What part of that tirade do you agree with? Spitefully accusing me of jealousy? Assuming that I do not ever tip? The assertion that tipping is not about subsidizing someone's wage? If you agree that tipping is about gratitude, why not join me in helping those in the service industry earn a decent wage?


----------



## qwerty

Beaglemom3 said:


> Qwerty -
> I have not "referred to" anyone. I posted an article for viewing. I did not "mention" a quote. I quoted, period.
> 
> Your queries should be directed to the author of the article if you have issues with the information. There should be a "comments" section at the end of the article.
> 
> You may want to acquaint yourself with the multi quote feature here on TUG.
> 
> 
> -



When you quote an idea without any comment, I rightly assume that you are at least giving tacit agreement. I don't know who you were quoting or even if you made that quote up. If I passed along erroneous gossip, I could not claim innocence because it was someone else who told it to me? I know that you definitely agree with what you quoted as there would be no other reason for you to do so.


----------



## Beaglemom3

qwerty said:


> What part of that tirade do you agree with? Spitefully accusing me of jealousy? Assuming that I do not ever tip? The assertion that tipping is not about subsidizing someone's wage? If you agree that tipping is about gratitude, why not join me in helping those in the service industry earn a decent wage?





qwerty said:


> When you quote an idea without any comment, I rightly assume that you are at least giving tacit agreement. I don't know who you were quoting or even if you made that quote up. If I passed along erroneous gossip, I could not claim innocence because it was someone else who told it to me? I know that you definitely agree with what you quoted as there would be no other reason for you to do so.





Each and every person who chooses to troll is guilty of debasing the integrity of this site.
There is a choice: 
1. Think and comment or
2. Don't think and dump your garbage.










-


----------



## qwerty

Beaglemom3 said:


> Each and every person who chooses to troll is guilty of debasing the integrity of this site.
> There is a choice:
> 1. Think and comment or
> 2. Don't think and dump your garbage.
> 
> 
> 
> 
> 
> 
> 
> 
> 
> 
> -



Is this how you would like to be responded to? I have thoughtfully considered my comments and would like you not to respond if you have nothing further to add to the question of tipping for housekeeping.


----------



## Beaglemom3

qwerty said:


> Is this how you would like to be responded to? I have thoughtfully considered my comments and would like you not to respond if you have nothing further to add to the question of tipping for housekeeping.



  Thoughtfully ? ?????  Are you kidding ? Seriously ? LOL
You have done nothing but flame the opinions of other who don't see it your way.
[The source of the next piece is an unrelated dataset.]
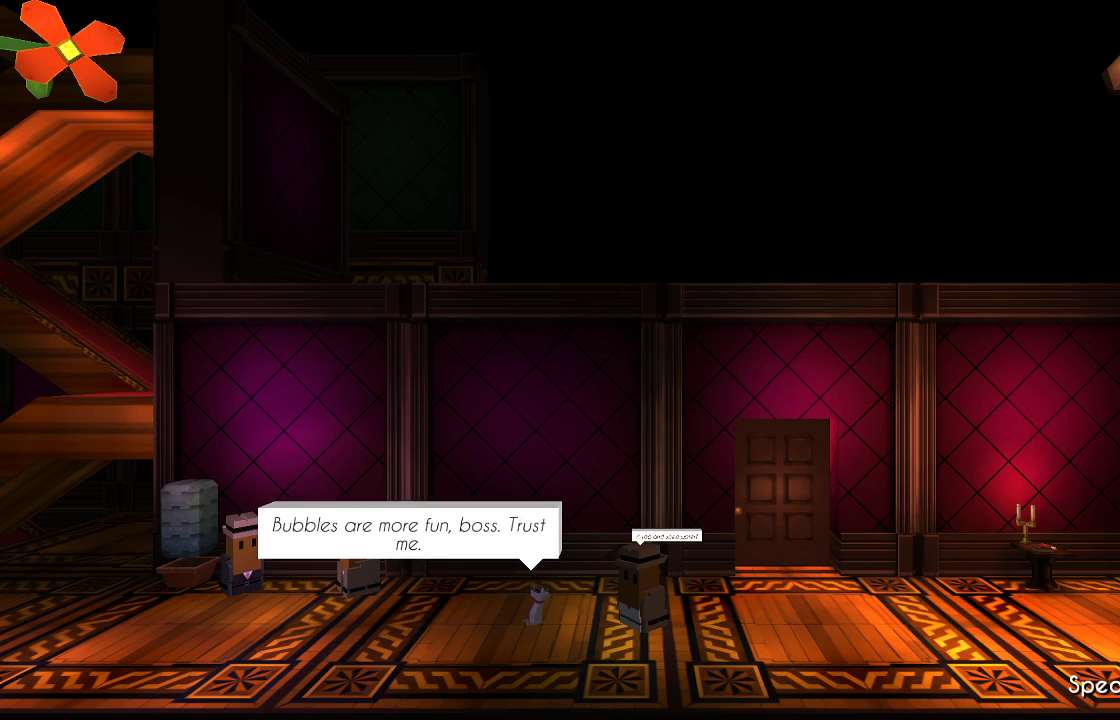
{"buttons": [], "left_stick": "center", "right_stick": "center", "events": []}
Re-read your rants.


ETA: We've stated our opinions, but you are trying to debate them. 





=


----------



## qwerty

ondeadlin said:


> I tip a minimum of 20 percent in food and drink situations.
> 
> I don't tip at all in hotels and timeshares unless I receive exceptional service.
> 
> Why the disparity?  Because wait staff are specifically paid less in hourly wages under our laws with the assumption they will be tipped.  There is no similar expectation with cleaning staff.  The suggestions that one is somehow obligated to raise a cleaning staff's pay because they're not paid "enough" strikes me as quite odd.  There are a lot of people in my life who I think should be paid more.   Teachers, for example, are ridiculously underpaid, but we don't tip them.



I agree with you completely and would only want to add all of those that offer service to the not tipped list.


----------



## qwerty

MuranoJo said:


> In high school I was a waitress during the summers, so maybe that influences me a bit--it was hard work (as is cleaning rooms), and the pay was pathetic.  The bright spot was meeting all those people and I really appreciated the tips.
> 
> When I was working and had an expense account, I normally left ~$3 a day in hotels for housekeeping.  I've always done the same  outside of work, sans expense account, and I leave a $3-$5 tip a day, depending on quality of service.  In MX, we receive daily cleaning and a turn-down service at night--I always leave a tip on the kitchen counter before we leave for the day.  I appreciate their hard work, and I know tips are a significant part of their livelihood.
> 
> Regarding the policy of employers making up for the shortfall of tips to make minimum wage for employees--sure seems to conjure up some questions.  How do they know how much employees make in tips?  Obviously an honor system, LOL.  Also seems to penalize those employees who really give top-notch service--some of their tips are used to 'top off' the required minimum wage.



I can only repeat what my daughter has told me when working for several big chain restaurants. The wait staff was required to report at least enough tips to meet the federal minimum wage even if the restaurant was not busy and having a very slow day. She also made it clear that seldom occurred.


----------



## qwerty

K2Quick said:


> I'm a bigger cheapskate than I thought.  To me $20 is excessive.  The room is only cleaned once in advance of my stay and takes probably an hour to 90 minutes.  I don't think I should be subsidizing wages to the extent of $13 - $20 per hour.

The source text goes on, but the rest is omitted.